After being asleep for 5 hours or so I couldn’t sleep anymore and woke up at 4:00 AM. That’s a good time to review the good ol’ rss feeds and found that there had been a few very interesting, although not related, articles on web development, technique and the future of web design.
First, Steven Clark wrote an excellent article on The Three Pillars of Good Web Design, and I couldn’t agree more with what he has to say. A web site is not a poster, or a magazine, it has its own needs and uses and we can’t forget about it.
Second, Eric Meyer went and created what looks like very complicated css that surely implied many hours of testing at retesting but ultimately achieves a very straightforward, standards compliant and very cool Structured Timeline purely using html and css. I love it!!!

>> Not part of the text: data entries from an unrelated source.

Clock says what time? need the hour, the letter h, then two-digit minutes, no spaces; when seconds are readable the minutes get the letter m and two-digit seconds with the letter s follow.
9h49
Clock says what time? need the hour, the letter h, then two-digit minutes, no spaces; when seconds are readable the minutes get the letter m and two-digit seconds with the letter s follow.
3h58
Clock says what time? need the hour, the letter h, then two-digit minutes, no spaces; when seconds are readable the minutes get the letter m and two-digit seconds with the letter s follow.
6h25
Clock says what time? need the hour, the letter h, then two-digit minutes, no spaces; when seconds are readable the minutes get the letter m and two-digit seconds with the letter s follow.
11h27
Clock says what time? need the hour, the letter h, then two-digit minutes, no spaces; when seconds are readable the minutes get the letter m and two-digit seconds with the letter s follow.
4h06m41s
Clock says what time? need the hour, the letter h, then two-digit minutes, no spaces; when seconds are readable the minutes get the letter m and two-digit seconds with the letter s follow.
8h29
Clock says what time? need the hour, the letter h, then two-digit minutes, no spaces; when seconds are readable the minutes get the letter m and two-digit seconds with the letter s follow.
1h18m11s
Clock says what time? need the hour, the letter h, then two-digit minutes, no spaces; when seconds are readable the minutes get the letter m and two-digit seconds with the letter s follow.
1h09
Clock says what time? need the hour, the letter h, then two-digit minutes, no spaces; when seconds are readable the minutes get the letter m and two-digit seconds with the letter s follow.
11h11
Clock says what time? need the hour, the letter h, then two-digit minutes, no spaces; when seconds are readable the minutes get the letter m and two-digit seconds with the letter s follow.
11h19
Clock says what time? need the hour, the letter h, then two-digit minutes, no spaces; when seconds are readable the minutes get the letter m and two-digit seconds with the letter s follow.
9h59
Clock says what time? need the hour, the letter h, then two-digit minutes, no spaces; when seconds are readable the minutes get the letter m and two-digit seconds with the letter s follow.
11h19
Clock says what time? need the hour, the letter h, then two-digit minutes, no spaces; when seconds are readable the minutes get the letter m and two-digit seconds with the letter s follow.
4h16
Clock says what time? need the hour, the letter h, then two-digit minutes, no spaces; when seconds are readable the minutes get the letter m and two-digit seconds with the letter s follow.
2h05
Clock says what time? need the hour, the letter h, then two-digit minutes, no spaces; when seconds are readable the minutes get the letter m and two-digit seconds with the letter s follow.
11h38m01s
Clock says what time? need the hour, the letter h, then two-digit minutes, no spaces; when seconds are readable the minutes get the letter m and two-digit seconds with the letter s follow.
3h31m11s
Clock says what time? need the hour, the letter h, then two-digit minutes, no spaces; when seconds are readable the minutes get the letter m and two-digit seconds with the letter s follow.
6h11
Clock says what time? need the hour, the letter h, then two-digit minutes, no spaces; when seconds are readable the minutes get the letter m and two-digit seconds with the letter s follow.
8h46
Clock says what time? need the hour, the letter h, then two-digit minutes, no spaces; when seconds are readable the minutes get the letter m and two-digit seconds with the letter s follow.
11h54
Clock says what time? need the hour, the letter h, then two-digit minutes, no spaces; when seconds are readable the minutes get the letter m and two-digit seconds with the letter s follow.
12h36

And, finally, on A List Apart, Aaron Gustafson reveals a complement that would take us Beyond the Doctype Switch to see if that will stop new browser releases from breaking the code of lazy ass developers who still use Frontpage 98 to make their sites. Personally, I couldn’t care less if some developer harebrainedly makes a site without consideration for standards or proper design and it then breaks on IE 8 or whatever comes later. That should teach them or their clients (you know who, the ones that insisted that it had to work ‘just so’ on IE5.5 and to hell with everything else). Still, we’ll have to see if there are any advantages in using a new switch or if it will add a new layer of complexity and uncertainty to the mix.
I’m still undecided but I think that harebrained designers will keep breaking the web. That’s right, it’s not new browser versions but bad web designers who break the web. There, I said it.